It is absolutely correct. At time when you are making another request to the App by Ajax the first instance has already finished, it’s gone. So, you have to recreate all needed objects by some data (ids) you are previously send from “parent” App instance.
You can of course store these “parent” objects somewhere (in db, session etc.) but all in all you would retrieve them only by another way.
how do I recreate it in this dynamically generated child view? I don’t want to create a new active form, I need to bind to the existing one and that I’m not sure how to do.
Or am I overly complicating things, and I simple redeclare it since I have the $model?
how do I recreate it in this dynamically generated child view?
Your dynamically created child view is in another application instance, created every time from scratch. If you need to show the form in it you can instantiate the form in partial view as usual and return it on ajax request.
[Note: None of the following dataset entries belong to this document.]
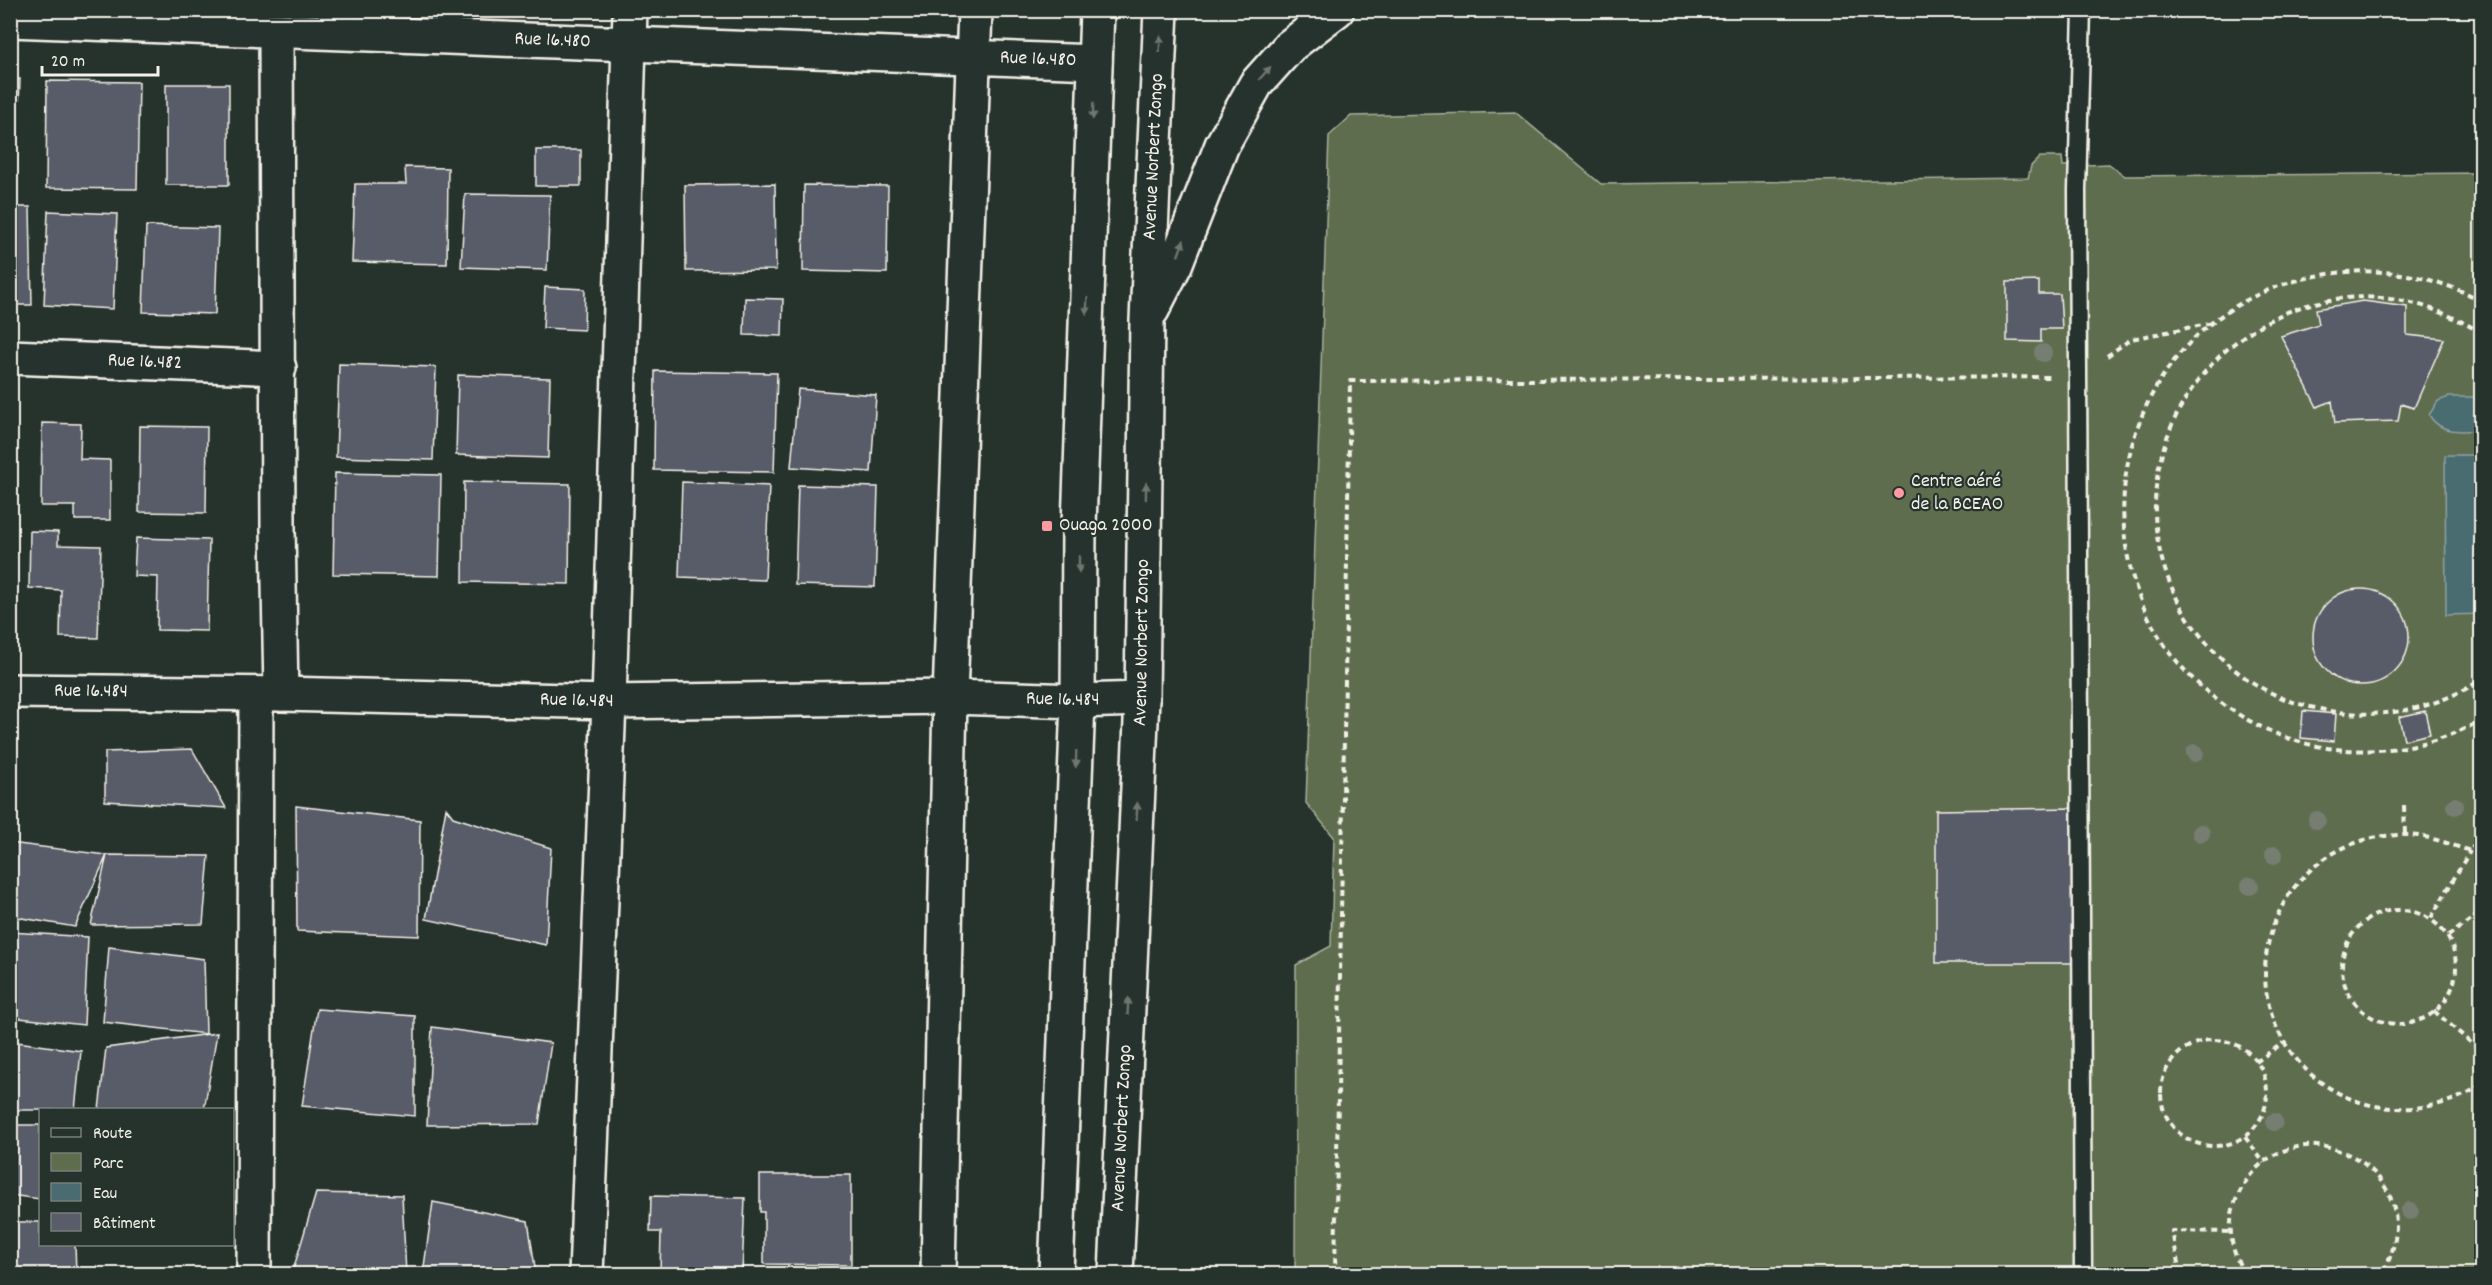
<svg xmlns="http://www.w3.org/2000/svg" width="2492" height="1285" viewBox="0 0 2492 1285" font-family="Dekko,sans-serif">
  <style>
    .green { fill: #5f6d4f; stroke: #aaaf9c; stroke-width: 1.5 }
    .water { fill: #4a6c71; stroke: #8ea1a1; stroke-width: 1.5 }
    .building { fill: #595c69; stroke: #f4f1e8; stroke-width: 1.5 }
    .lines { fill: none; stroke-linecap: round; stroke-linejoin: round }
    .service-casing { stroke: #f4f1e8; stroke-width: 21 }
    .minor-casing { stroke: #f4f1e8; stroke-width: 38 }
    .primary-casing { stroke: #f4f1e8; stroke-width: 38 }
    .path { stroke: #f4f1e8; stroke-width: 4; stroke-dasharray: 6 4.5; stroke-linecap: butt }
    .service { stroke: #26332d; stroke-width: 16 }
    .minor { stroke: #26332d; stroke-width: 33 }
    .primary { stroke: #26332d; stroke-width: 33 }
    .tree { fill: #767e72 }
    .oneway { fill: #6e766e }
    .poi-dot { fill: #ff9aa2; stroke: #26332d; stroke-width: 2 }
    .labels { text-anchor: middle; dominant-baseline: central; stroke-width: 4.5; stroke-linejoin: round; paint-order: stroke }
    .street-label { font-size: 20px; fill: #f4f1e8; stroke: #26332d }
    .poi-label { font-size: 20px; fill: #f4f1e8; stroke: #26332d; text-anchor: start }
  </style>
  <rect width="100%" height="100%" fill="#26332d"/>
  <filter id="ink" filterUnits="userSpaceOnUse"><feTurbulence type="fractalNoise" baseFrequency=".0167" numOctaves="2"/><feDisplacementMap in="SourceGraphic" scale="12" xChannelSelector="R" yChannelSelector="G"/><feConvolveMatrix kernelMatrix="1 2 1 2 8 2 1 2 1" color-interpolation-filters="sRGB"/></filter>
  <g filter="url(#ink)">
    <path class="green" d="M 1515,112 L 1601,184 L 2028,178 L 2031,166 L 2040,157 L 2062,157 L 2063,166 L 2109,164 L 2125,176 L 2481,173 L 2481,1274 L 1295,1274 L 1296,965 L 1331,946 L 1334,837 L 1306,803 L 1329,136 L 1351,116 Z"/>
    <path class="water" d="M 2449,397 L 2481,397 L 2481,430 C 2462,431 2441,435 2429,415 L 2438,401 Z
      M 2445,455 L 2481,455 L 2481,614 L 2446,615 Z"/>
    <path class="building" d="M 10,79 L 20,79 L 16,182 L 10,181 Z
      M 47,81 L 139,82 L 137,189 L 46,188 Z
      M 166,84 L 229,84 L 229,185 L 166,185 Z
      M 536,150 L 581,150 L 581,186 L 536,186 Z
      M 405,167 L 448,168 L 447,264 L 352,262 L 355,184 L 406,184 Z
      M 775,184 L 776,270 L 686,271 L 685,185 Z
      M 804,185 L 888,186 L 887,273 L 803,271 Z
      M 465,194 L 550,195 L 547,270 L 461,267 Z
      M 10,207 L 30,207 L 32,305 L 10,305 Z
      M 48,211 L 117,214 L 113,309 L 44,305 Z
      M 146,226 L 218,228 L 215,314 L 143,312 Z
      M 2039,281 L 2039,294 L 2060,294 L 2062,329 L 2041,329 L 2041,342 L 2007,341 L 2007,282 Z
      M 545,287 L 585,289 L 584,330 L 543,328 Z
      M 745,298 L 783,299 L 782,336 L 744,335 Z
      M 2363,301 L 2407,307 L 2407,335 L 2444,339 L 2414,408 L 2401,404 L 2398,421 L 2335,423 L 2332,401 L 2317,407 L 2281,336 L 2319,324 L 2316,309 Z
      M 339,364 L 436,367 L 433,460 L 336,457 Z
      M 655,371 L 777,373 L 774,472 L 654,470 Z
      M 458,375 L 550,378 L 548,458 L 456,455 Z
      M 798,389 L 876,395 L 871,472 L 791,467 Z
      M 42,423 L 81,424 L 80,459 L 110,460 L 110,520 L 75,520 L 75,506 L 41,506 Z
      M 140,426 L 207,427 L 206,513 L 139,512 Z
      M 10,428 L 15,428 L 12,524 L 10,524 Z
      M 335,473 L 441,475 L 439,576 L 333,574 Z
      M 464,482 L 570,484 L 569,584 L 463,582 Z
      M 682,482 L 769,486 L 765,580 L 679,577 Z
      M 798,485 L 878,487 L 875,587 L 795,585 Z
      M 30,531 L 58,532 L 58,545 L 101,546 L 98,638 L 60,637 L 61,590 L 29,588 Z
      M 136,538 L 209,540 L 207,631 L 157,630 L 158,577 L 134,576 Z
      M2313 637a48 48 0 1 1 96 0a48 48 0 1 1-96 0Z
      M 2303,711 L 2336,714 L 2334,741 L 2301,738 Z
      M 2425,711 L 2430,734 L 2404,740 L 2399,717 Z
      M 192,749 L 226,808 L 105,801 L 105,752 Z
      M 296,806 L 420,820 L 419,936 L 297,931 Z
      M 446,808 L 453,817 L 551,848 L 546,945 L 426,919 Z
      M 2075,808 L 2076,963 L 1936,963 L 1936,810 Z
      M 10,843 L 107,855 L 75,927 L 10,916 Z
      M 107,855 L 209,856 L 203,924 L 91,925 Z
      M 10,932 L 88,937 L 84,1025 L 10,1017 Z
      M 109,947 L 204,959 L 206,1034 L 103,1022 Z
      M 317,1009 L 415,1016 L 415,1116 L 302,1106 Z
      M 432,1027 L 551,1043 L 539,1124 L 427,1125 Z
      M 217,1033 L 204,1110 L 99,1110 L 106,1048 Z
      M 10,1041 L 81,1051 L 75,1110 L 10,1110 Z
      M 10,1125 L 40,1125 L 40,1199 L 10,1195 Z
      M 760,1175 L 851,1175 L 851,1265 L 764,1264 L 764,1212 L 760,1212 Z
      M 316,1193 L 402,1195 L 406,1274 L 292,1274 Z
      M 651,1196 L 745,1198 L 742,1274 L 660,1274 L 661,1232 L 650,1232 Z
      M 433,1202 L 528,1221 L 536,1274 L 423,1274 Z
      M 10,1222 L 40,1222 L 40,1244 L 75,1244 L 76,1274 L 10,1274 Z"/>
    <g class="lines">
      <defs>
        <path id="service" d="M 2082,10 L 2077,190 L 2083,1274"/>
        <g id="minor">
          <path id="s1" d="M 10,20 L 1095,62"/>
          <path d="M 276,32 L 278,527 L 281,694"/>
          <path id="s2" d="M 10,357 L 279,368"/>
          <path id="s3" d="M 10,691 L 281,694 L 609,702 L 950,697 L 1078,701 L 1142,699"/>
          <path d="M 254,1274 L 256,694"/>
          <path d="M 586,1274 L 609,702 L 630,10"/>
          <path d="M 938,1274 L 950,697 L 975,10"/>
        </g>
        <g id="primary">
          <path d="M 1152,310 L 1175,265 L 1222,145 L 1256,84 L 1290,46 L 1337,10"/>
          <path d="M 1056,1274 L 1078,701 L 1079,526 L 1097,10"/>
          <path id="s4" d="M 1116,1274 L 1142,699 L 1147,320 L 1161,10"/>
        </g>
      </defs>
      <use href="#service" class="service-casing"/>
      <use href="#minor" class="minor-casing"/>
      <use href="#primary" class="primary-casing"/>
      <path class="path" d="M 2482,301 C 2437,277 2387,267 2336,273 C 2087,302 2043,637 2277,734 C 2342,761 2421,754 2482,720
        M 2482,333 C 2455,317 2428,305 2397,300 C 2272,279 2157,378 2155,504 C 2154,548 2169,592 2194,627 C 2221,664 2259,693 2303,705 C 2364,722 2428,715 2482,679
        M 2107,356 L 2131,339 L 2213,323
        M 2404,806 L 2405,835
        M 2482,835 L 2470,851 C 2449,844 2428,835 2404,835 C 2276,834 2216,992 2313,1076 C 2332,1092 2357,1104 2382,1107 C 2417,1111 2452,1106 2482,1084
        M2342 967a57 57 0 1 1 114 0a57 57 0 1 1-114 0Z
        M 2431,918 L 2470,851
        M 2448,936 L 2482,912
        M 2434,1011 L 2482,1052
        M2161 1093a53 53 0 1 1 106 0a53 53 0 1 1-106 0Z
        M 2256,1062 L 2283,1043
        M 2245,1137 L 2264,1163
        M 1335,1274 L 1350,381 L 2052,377
        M 2180,1274 L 2172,1231 L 2231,1232
        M 2245,1274 C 2231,1253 2226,1225 2236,1200 C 2282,1089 2444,1166 2382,1274"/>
      <use href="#service" class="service"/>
      <use href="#minor" class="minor"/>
      <use href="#primary" class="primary"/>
    </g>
    <g class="tree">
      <circle cx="2043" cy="353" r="9"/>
      <circle cx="2195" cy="753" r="9"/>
      <circle cx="2455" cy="806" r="9"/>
      <circle cx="2317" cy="820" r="9"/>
      <circle cx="2201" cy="833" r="9"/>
      <circle cx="2274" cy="855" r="9"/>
      <circle cx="2250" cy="886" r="9"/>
      <circle cx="2274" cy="1122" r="9"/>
      <circle cx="2410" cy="1211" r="9"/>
    </g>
    <defs><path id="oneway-solid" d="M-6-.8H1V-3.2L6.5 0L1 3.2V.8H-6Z" transform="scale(1.5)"/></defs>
    <g class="oneway">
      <use href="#oneway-solid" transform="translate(1160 44) rotate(-87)"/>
      <use href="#oneway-solid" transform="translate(1265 73) rotate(-48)"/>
      <use href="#oneway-solid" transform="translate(1093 111) rotate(92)"/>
      <use href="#oneway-solid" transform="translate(1181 248) rotate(-70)"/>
      <use href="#oneway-solid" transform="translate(1087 306) rotate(92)"/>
      <use href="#oneway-solid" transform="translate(1146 491) rotate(-89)"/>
      <use href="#oneway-solid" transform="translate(1079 564) rotate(90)"/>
      <use href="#oneway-solid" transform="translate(1076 759) rotate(92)"/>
      <use href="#oneway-solid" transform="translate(1137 811) rotate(-87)"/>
      <use href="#oneway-solid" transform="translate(1128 1006) rotate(-87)"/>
    </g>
  </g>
  <g class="poi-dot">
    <circle cx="1899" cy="493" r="6"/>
    <rect x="1041" y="520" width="12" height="12" rx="3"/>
  </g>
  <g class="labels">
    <g class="street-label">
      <text stroke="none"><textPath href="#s1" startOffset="543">Rue 16.480</textPath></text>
      <text stroke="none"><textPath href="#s1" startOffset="1029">Rue 16.480</textPath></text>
      <text stroke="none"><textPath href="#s4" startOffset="1118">Avenue Norbert Zongo</textPath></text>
      <text stroke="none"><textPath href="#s2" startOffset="135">Rue 16.482</textPath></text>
      <text stroke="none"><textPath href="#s4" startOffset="632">Avenue Norbert Zongo</textPath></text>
      <text stroke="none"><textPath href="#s3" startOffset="81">Rue 16.484</textPath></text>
      <text stroke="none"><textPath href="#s3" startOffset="1053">Rue 16.484</textPath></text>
      <text stroke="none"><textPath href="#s3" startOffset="567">Rue 16.484</textPath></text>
      <text stroke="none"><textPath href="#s4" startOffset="146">Avenue Norbert Zongo</textPath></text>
    </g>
    <g class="poi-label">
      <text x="1911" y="482">Centre aéré<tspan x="1911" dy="23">de la BCEAO</tspan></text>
      <text x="1059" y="526">Ouaga 2000</text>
    </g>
  </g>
  <rect width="2492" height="1285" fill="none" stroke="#26332d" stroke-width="36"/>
  <rect x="18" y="18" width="2456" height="1249" fill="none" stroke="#f4f1e8" stroke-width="2" filter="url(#ink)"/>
  <rect x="39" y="1108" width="195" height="138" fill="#26332d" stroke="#787f78" stroke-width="1.5"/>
  <rect x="51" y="1128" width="30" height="9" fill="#26332d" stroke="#787f78" stroke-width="1.5"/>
  <text x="93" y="1138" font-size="18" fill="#f4f1e8">Route</text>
  <rect x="51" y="1153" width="30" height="18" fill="#5f6d4f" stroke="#787f78" stroke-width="1.5"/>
  <text x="93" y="1168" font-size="18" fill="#f4f1e8">Parc</text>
  <rect x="51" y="1183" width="30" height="18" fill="#4a6c71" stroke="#787f78" stroke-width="1.5"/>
  <text x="93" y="1198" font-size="18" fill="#f4f1e8">Eau</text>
  <rect x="51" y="1213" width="30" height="18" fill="#595c69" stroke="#787f78" stroke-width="1.5"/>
  <text x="93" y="1228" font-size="18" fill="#f4f1e8">Bâtiment</text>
  <path d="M42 66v9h116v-9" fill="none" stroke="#f4f1e8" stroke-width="3"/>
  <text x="51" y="66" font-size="18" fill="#f4f1e8" stroke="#26332d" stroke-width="4.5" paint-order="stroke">20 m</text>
</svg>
I don’t want to create a new active form, I need to bind to the existing one and that I’m not sure how to do.
You have to create new active form instance for reasons mentioned above. But do not repeat yourself, place the form definition in some separate partial view file so you can include it in both in “parent” an “child” view.
Of course as the form from example is powered by some model you can load it first so your form will be prefilled with attributes values in child view.
If I create a new form, then when the parent form is submitted, will this one also be submitted? They are all part of the same ‘record’ and I need all the data handled upon the parent form’s submission.
Both your forms exist in two distinct, disconnected from each other app instances.
First form is send with the first request. With second request (probably POST) you save form values in database. With third one (AJAX) you create new form, probably by loading model from database first, so from the user’s perspective it is looks like it is “the same form”. Each request is completely new application instance, you are creating everything new.